Yes, John. I think again, the approach is the AUD 900 million buyback will need to continue. The balance sheet has that capacity to facilitate the AUD 900 million. Of course, if there is any, you know, kind of any future allocation of cash in the organization to weigh up whether it is going towards a buyback or whether it's going towards a growth initiative. And again, maybe just to remind, when we look in terms of our balance sheet, we will always look at, you know, kind of growth, which organic growth can be, you know, facilitated off the balance sheet. We through the cycle allocate capital to these growth projects that kind of make sense.
It's really the inorganic growth where we have to make the decision whether, you know, that is going ahead versus a buyback, and that decision we only make at that point in time. So where we are now, I think the message to shareholders are that the balance sheet's capacity will be utilized to allocate to the buyback. We are allocating money towards organic growth opportunities so that we are continuously focused on adding value for these opportunities that are manageable and sizable, and any inorganic opportunity in the future will effectively be considered at that point in time. I think I just wanna reemphasize the message that Mauro sent and shared with shareholders during our latest results release.

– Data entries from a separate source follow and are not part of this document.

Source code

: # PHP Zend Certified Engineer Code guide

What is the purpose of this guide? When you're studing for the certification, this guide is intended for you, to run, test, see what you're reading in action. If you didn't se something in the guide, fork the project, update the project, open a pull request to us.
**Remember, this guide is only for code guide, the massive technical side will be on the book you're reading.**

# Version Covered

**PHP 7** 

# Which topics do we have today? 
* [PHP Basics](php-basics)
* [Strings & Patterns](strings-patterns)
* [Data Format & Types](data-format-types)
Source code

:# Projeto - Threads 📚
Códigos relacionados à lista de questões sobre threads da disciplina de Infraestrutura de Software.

The order in which we do things is firstly to make sure that now the buyback comes, we, execute Project Ignite, which is the transformation project, which is really kind of the key focus. Only then after, we will consider inorganic opportunities. So I think it really will go in, in that, in that order.
Thank you.
Thank you. There are no further questions at this time. I'll now hand back to Mr. Neves for closing remarks.
Thanks for the questions, and look forward to catching up with many of you in Salt Lake City in our mid-September Investor Day. Thank you.
That does conclude our conference for today. Thank you for participating. You may now disconnect.